Ketiga, tetapkan peluang itu menjadi sebuah konsep yang kita unggulkan dan menjadi pilihan utama dari alternatif-alternatif pengembangan ide-ide sebelumnya, dalam artian ada gagasan pembanding sebelumnya yang kita dijadikan rekomendasi dalam membantu kita menerapkannya lebih strategis. Dan tentunya tetap mengedepankan kekuatan inovasi dan kreativitas yang relevan dengan kebutuhan pasar sehingga lebih memiliki daya saing dan keunggulan tersendiri dari apa yang kita lakukan selama ini.

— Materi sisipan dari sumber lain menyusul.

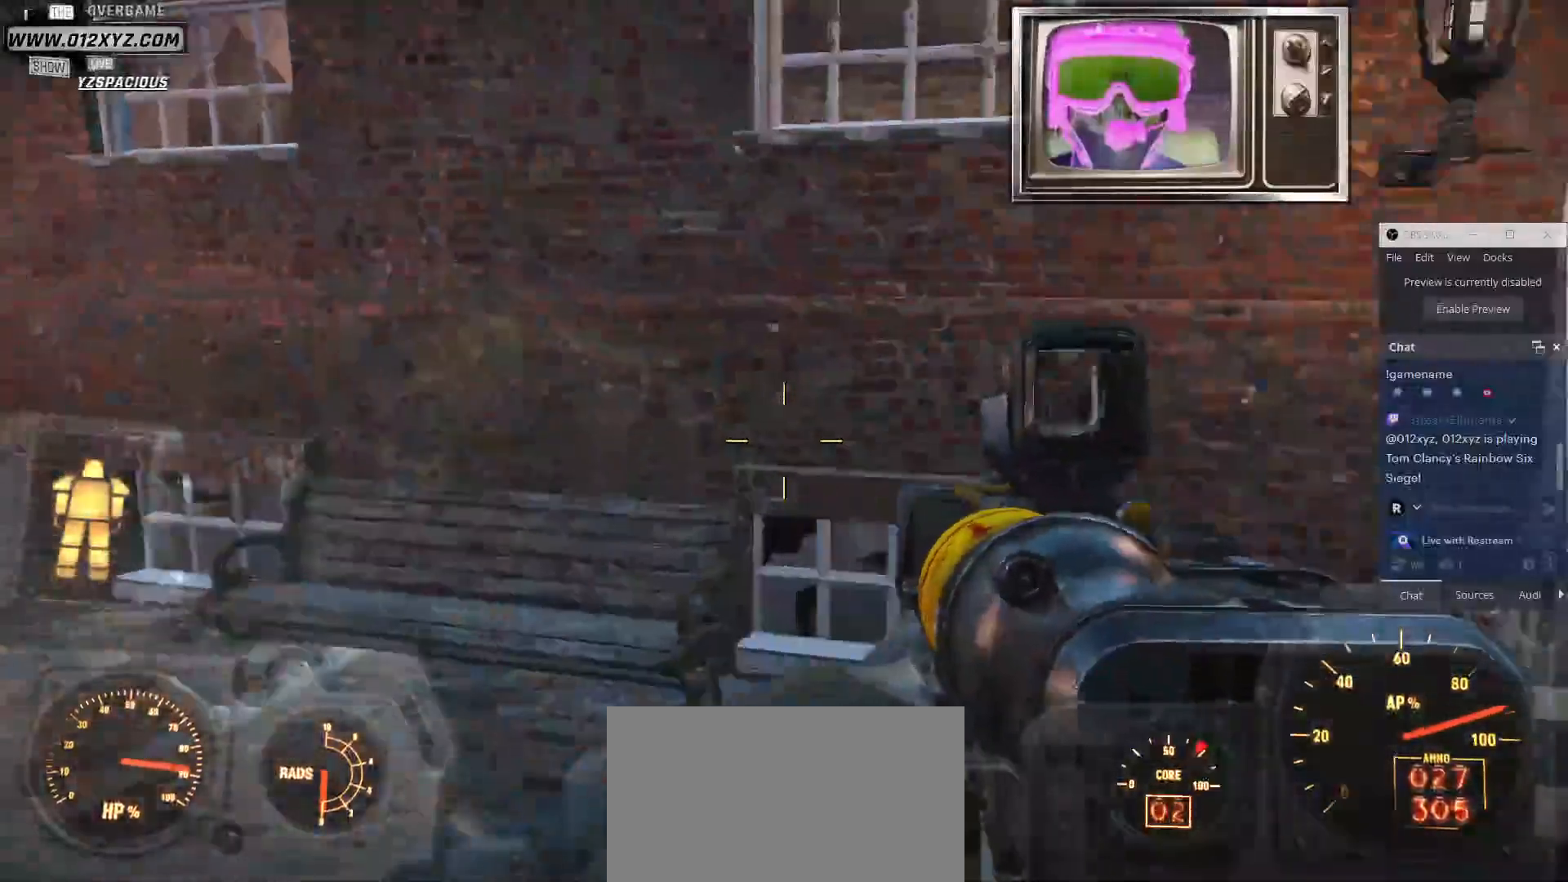
{"keys": [], "mouse": [], "events": []}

Terakhir, tentunya dalam mencri peluang ini kita harus memiliki banyak menggali berbagai inspirasi dari setiap kejadian yang ada di sekitar kita, bahkan dari fenomena buruk sekalipun. Seperti sebuah kegagalan, kegalauan bahkan rumor-rumor yang ada. Siapa tahu kondisi yang tidak bersahabat dengan hati kita bahkan keterpurukan kita saat ini menjadi pembangkit kembali semangat kita untuk menemukan peluang lain untuk menjadi alternatif pilihan dan menjadi upaya lain untuk menjadi terobosan yang spektakuler yang akan menentukan nasib bisnis kita kedepan.  Yang terpenting, berhubung ini berhubungan dengan mencuri peluang, lakukanlah semuanya ini dengan diam-diam tanpa dilontarkan dulu dan diketahui oleh orang lain. Khawatir belum apa ide bagus kita malah sudah didahului orang lain.  Kuncinya satu, bersikaplah jujur pada diri sendiri, yakin akan kemampuan diri, asah terus insting bisnis kita sehingga lebih mudah peka terhadap berbagai peluang untuk memanfaatkannya jadi sebuah konsep bisnis yang patut kita andalkan.

Oleh karena itu, bila kita ingin bisnis atau usaha apapun berhasil harus dibarengi dengan ikhtiar yang keras, tawakal berserah kepada yang Maha Kuasa, dan kuncinya satu yakin terhadap apa yang akan kita hadapi dalam berwirausaha terutama dalam kalangan mahasiswa yang pastinya banyak kendala yang menjadi hambatan dalam setiap langkah untuk maju.

Jadi, dapat disimpulkan disiplinkan diri untuk melakukan kegiatan berwirausaha dengan sungguh-sungguh agar mendapatkan hasil yang maksimal tanpa keraguan lagi. Selalu optimis dan semangat menjalani setiap langkah usaha agar dapat menemukan peluang dan menyebar menjadi sebuah inspirasi bisnis yang terbaik serta selalu percaya bahwa usaha tidak akan membohongi hasil ingat ya. Dari sebuah peluang yang entah kapan dan dimana atau dari mana datangnya. Selanjutnya, mengajarkan bagaimana cara kita untuk sabar dan besyukur atas semua yang dib eri oleh Tuhan. Bukan hanya kita mendapatkan untung dari berwirausaha tetapi juga dapat ilmu, pengalaman dalam berwirausaha yang bijaksana dan baik.